I started work on Icara in February of 2017, and all through the writing I hedged, walking with Alison up to the ledge and turning her away.  I had a really hard time writing the story she was telling me, because it wasn't what I wanted for her.  I wanted this third book to show that she had found a path, that she was making good choices, and that her life was better because of it.  I finished it and sent it to Janet, who said what I already knew, "You didn't tell the story you needed to tell."  How she knew that there was conflict in me about this book I will never know.  She was right, of course.  Janet has incredible instincts.  I got the manuscript back and did a ninety percent rewrite, and I let Alison tell her story without me interfering.  It was better, much better.  My editor agreed, even though it was essentially a different novel for her to edit.   We released Icara in June 2017.  

3. What inspires you to write?
 I am inspired to write by the strangest things.  Sometimes it can be as simple as the light falling through a window, or some snippet of conversation overheard that inspires some sort of an emotional response.  My newest work was triggered one morning while I was cleaning my daughters' rabbit cages.  I'm 40,000 words in and am excited to see where it goes from here.

4.  Do you have a favorite spot to write?
 I generally write in the kitchen, standing at the counter.  I like to be available for the kids and luckily don't require silence to write.  Editing, is a different story.  I need to be alone and undisturbed to edit, so I generally do that work at my desktop in my office.

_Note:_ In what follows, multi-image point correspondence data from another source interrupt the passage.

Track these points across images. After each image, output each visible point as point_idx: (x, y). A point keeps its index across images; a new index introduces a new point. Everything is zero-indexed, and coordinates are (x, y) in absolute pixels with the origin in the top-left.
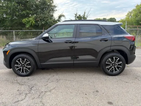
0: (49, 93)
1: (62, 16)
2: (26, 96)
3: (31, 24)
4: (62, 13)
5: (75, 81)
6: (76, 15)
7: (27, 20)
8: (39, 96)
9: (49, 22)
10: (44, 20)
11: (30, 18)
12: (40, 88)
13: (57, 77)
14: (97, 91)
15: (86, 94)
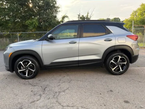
0: (63, 94)
1: (65, 17)
2: (40, 97)
3: (35, 26)
4: (66, 14)
5: (87, 81)
6: (79, 16)
7: (30, 22)
8: (54, 96)
9: (53, 23)
10: (48, 22)
11: (33, 20)
12: (53, 89)
13: (68, 78)
14: (111, 91)
15: (101, 94)
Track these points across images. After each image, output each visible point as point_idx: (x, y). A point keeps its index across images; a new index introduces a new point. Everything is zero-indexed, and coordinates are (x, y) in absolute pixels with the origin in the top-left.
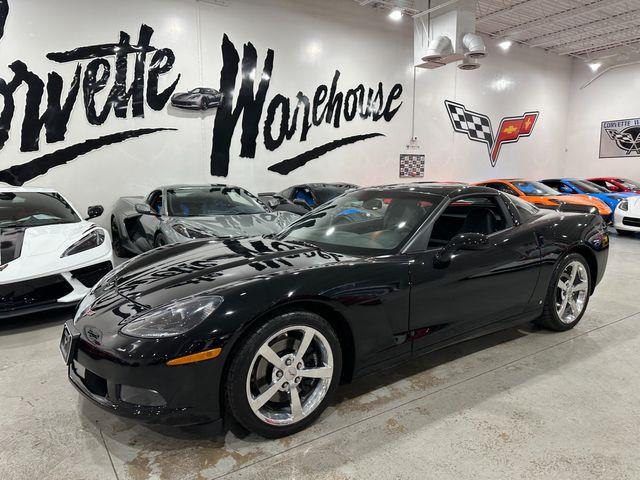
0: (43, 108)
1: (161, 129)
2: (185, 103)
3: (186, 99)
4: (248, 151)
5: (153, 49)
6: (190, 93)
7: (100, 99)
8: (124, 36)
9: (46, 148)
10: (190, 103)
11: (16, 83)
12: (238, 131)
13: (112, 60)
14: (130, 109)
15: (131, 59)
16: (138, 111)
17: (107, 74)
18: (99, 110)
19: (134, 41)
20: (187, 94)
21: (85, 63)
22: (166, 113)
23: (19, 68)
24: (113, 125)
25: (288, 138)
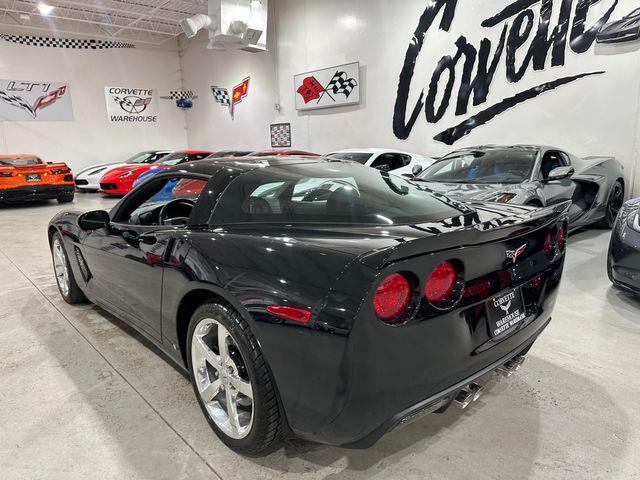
0: (474, 73)
1: (582, 76)
2: (616, 35)
3: (619, 29)
6: (625, 19)
7: (521, 54)
9: (473, 110)
11: (458, 56)
14: (549, 57)
16: (558, 60)
20: (621, 22)
22: (596, 53)
24: (532, 79)
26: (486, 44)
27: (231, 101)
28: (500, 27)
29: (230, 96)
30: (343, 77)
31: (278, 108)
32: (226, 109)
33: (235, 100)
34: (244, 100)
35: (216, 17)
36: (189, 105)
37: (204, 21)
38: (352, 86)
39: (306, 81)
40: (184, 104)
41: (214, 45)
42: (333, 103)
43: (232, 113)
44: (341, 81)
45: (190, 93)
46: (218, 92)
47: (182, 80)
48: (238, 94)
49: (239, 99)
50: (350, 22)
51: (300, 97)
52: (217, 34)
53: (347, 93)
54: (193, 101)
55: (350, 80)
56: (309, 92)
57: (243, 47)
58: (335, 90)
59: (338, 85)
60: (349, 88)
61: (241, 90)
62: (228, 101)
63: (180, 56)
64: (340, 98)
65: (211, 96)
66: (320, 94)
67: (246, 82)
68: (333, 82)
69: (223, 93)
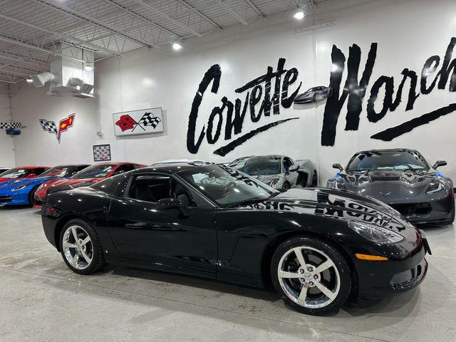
0: (233, 117)
1: (289, 119)
2: (302, 100)
3: (303, 98)
4: (352, 124)
5: (286, 71)
6: (306, 93)
7: (258, 107)
8: (270, 69)
9: (234, 137)
10: (306, 100)
11: (223, 107)
12: (344, 111)
13: (263, 85)
14: (272, 110)
15: (273, 81)
16: (276, 111)
17: (261, 93)
18: (257, 113)
19: (275, 71)
20: (304, 94)
21: (250, 90)
22: (294, 108)
23: (224, 100)
24: (264, 121)
25: (392, 110)
26: (238, 101)
27: (58, 130)
28: (245, 93)
29: (57, 126)
30: (151, 116)
31: (100, 135)
32: (54, 136)
33: (61, 129)
34: (70, 129)
35: (59, 75)
36: (18, 133)
37: (50, 76)
38: (158, 122)
39: (122, 117)
40: (13, 132)
41: (53, 92)
42: (144, 132)
43: (59, 138)
44: (149, 118)
45: (19, 125)
46: (46, 125)
47: (11, 114)
48: (64, 125)
49: (65, 128)
50: (148, 82)
51: (118, 128)
52: (58, 85)
53: (154, 126)
54: (22, 130)
55: (155, 118)
56: (125, 124)
57: (77, 94)
58: (145, 124)
59: (147, 120)
60: (155, 123)
61: (68, 123)
62: (55, 130)
63: (10, 97)
64: (149, 129)
65: (40, 126)
66: (134, 126)
67: (72, 117)
68: (143, 119)
69: (50, 124)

5. Do you have any “odd” writing habits?
 I don't think I have any odd writing habits, beyond the fact that I sometimes feel I am just transcribing as the story is channeled through me, but when I am writing I follow the nanowrimo method.  I try to write 1600 words a day and be satisfied.  That generally works out to be about a chapter.  It's a goal.  Some days I come back to it throughout the day, but most times I write it and let it sit, working out the details for what comes next as I live through the day. 

6.  If you ever experience a case of writer’s block, how do you cure it?
Writers block has always been that voice in my head that tells me that I'm wasting time.  I stopped listening.  

7.  Do you work with an outline, or just write?
I don't work with an outline, but I do generally know the arc of the story when I start writing.  Sometimes the story has a mind of it's own, like the one I'm working on now, I though it was about one thing, one main problem, but as I've gotten to know my protagonist I realize that it's really about something else.  I tell people that I'm a method writer, meaning that I very much take on my character's internal thoughts when I am writing and sometimes it's not easy to come out of.  When I wrote Purgus it was a real struggle to rebalance myself after writing.  

8.  If  you could spend 24 hours as a fictional character, who would you chose?
If I could spend 24 hours as a fictional character, it would probably be Claire Randall Fraser from Diana Gabaldon's Outlander series.  Although I'm not generally a fan of romance, these books are brimming with non romance details.  I have read the first three books in that series multiple times and what I love about Claire is her intelligence.  She is very savvy and practical with a keen eye for observation.  Also, I like history and loved Scotland when I visited, so that would be a treat, especially knowing that after 24 hours were up I could come home and  have a hot shower.  

9.  What are you working on next?  
My current project is the first book in what I expect to be three, it's about a woman who find some secrets about her childhood after her mother passes away.  The new details of her life, and the loss of her mother, sends her into a bit of a tailspin and I'm anxious, right now, to see how she comes to terms with her new altered reality.  I hope to have it for a first glance to my editor sometime early fall.